- [Tarea propuesta]:
Resume en dos oraciones, por favor, el texto sobre la interculturalidad.

- [Texto proporcionado]:
■ ■ ■ ■ ■ ■ ■
Hay que entender que para entenderse a uno mismo se debe conocer a quién te rodea, y para ello se debe conocer, a su vez, a las personas que rodean a ese quién. Así se concibe a la interculturalidad: como una red esencial de seres humanos, que va colaborando con la construcción de la identidad de uno mismo en tanto se da la participación del otro. Esto conlleva, necesariamente, a abrir nuestras fronteras culturales para comunicarnos de manera exógena. Y es recién entonces que podemos hablar plenamente de cualquier intercambio. Esa comunicación con el otro, luego de ceder paso al diálogo constructivo, nos enriquece de expresiones y cosmovisiones ajenas que van expandiendo nuestros límites; los mismos que pone (como debe ser, pues sino no tendría sentido) la cultura de un grupo humano.


Sin embargo, es crucial tener en cuenta que esa comunicación merece ser horizontal y participativa desde ambas partes, siempre y cuando se desee alcanzar un auténtico proceso intercultural. Y tan solo se puede lograr si, primero, empezamos viéndonos como iguales bajo esa constante diferencia que nos hace ricos como seres sociales; para que, en segundo lugar, resignifiquemos o, al menos, cuestionemos el por qué somos lo que somos (o lo que creemos ser) y hacemos lo que hacemos (o lo que esperamos hacer). He aquí el verdadero valor de construir la identidad de uno a través del otro: el cuestionarse a uno mismo.


Esta actitud tan socrática cobra vitalidad y relevancia en un tiempo en el que estamos inmersos en nosotros mismos a causa de las tecnologías que nos aíslan cada vez más, y que tratan de evitarle al ser humano el difícil contacto físico (y el esfuerzo que conlleva) con otro ser humano. Es a causa de esta vida endógena que las sociedades empiezan a convertirse en maravillosos nichos de tradiciones puras, gracias a sus prácticas continuas; pero al mismo tiempo son hervideros de terribles costumbres que dañan a sus miembros y, de paso, al ambiente que los rodea.
■ ■ ■ ■ ■ ■ ■
- [Filas extraídas]:
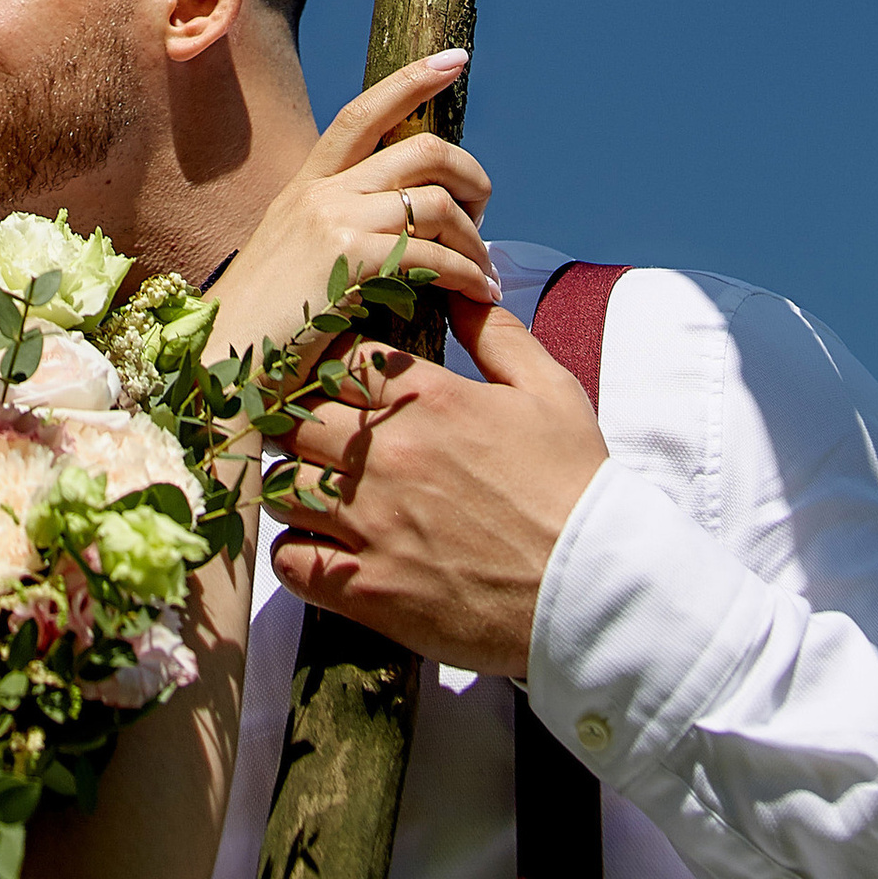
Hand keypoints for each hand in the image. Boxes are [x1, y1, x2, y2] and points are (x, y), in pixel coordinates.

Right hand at [205, 55, 491, 369]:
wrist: (218, 366)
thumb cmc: (260, 330)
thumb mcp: (293, 259)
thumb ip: (338, 231)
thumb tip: (403, 226)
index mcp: (305, 186)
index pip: (362, 113)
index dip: (411, 80)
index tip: (456, 59)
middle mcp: (320, 193)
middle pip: (420, 149)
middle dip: (470, 174)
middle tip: (485, 211)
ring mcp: (334, 222)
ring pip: (436, 202)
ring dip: (475, 239)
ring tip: (484, 273)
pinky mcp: (350, 261)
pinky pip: (435, 256)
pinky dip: (469, 275)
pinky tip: (479, 295)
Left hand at [266, 290, 606, 680]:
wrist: (595, 590)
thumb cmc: (574, 486)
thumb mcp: (549, 390)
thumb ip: (496, 333)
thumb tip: (459, 288)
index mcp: (427, 400)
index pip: (338, 358)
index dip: (333, 368)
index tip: (341, 385)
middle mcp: (388, 456)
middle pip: (296, 418)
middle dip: (303, 424)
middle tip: (322, 439)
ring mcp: (372, 525)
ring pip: (282, 486)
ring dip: (295, 485)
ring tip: (320, 493)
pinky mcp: (367, 590)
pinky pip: (289, 560)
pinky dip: (294, 553)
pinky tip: (321, 548)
■ ■ ■ ■ ■ ■ ■
- [Tarea resuelta]:
La interculturalidad se concibe como una red de seres humanos que construye la identidad propia con la participación del otro. Eso exige abrir las fronteras culturales y comunicarse de forma horizontal, viéndonos como iguales para cuestionar quiénes somos, una actitud que cobra relevancia en un tiempo en que las tecnologías nos aíslan y en que esa vida endógena hace de las sociedades nichos de tradiciones puras y, a la vez, hervideros de costumbres que dañan a sus miembros.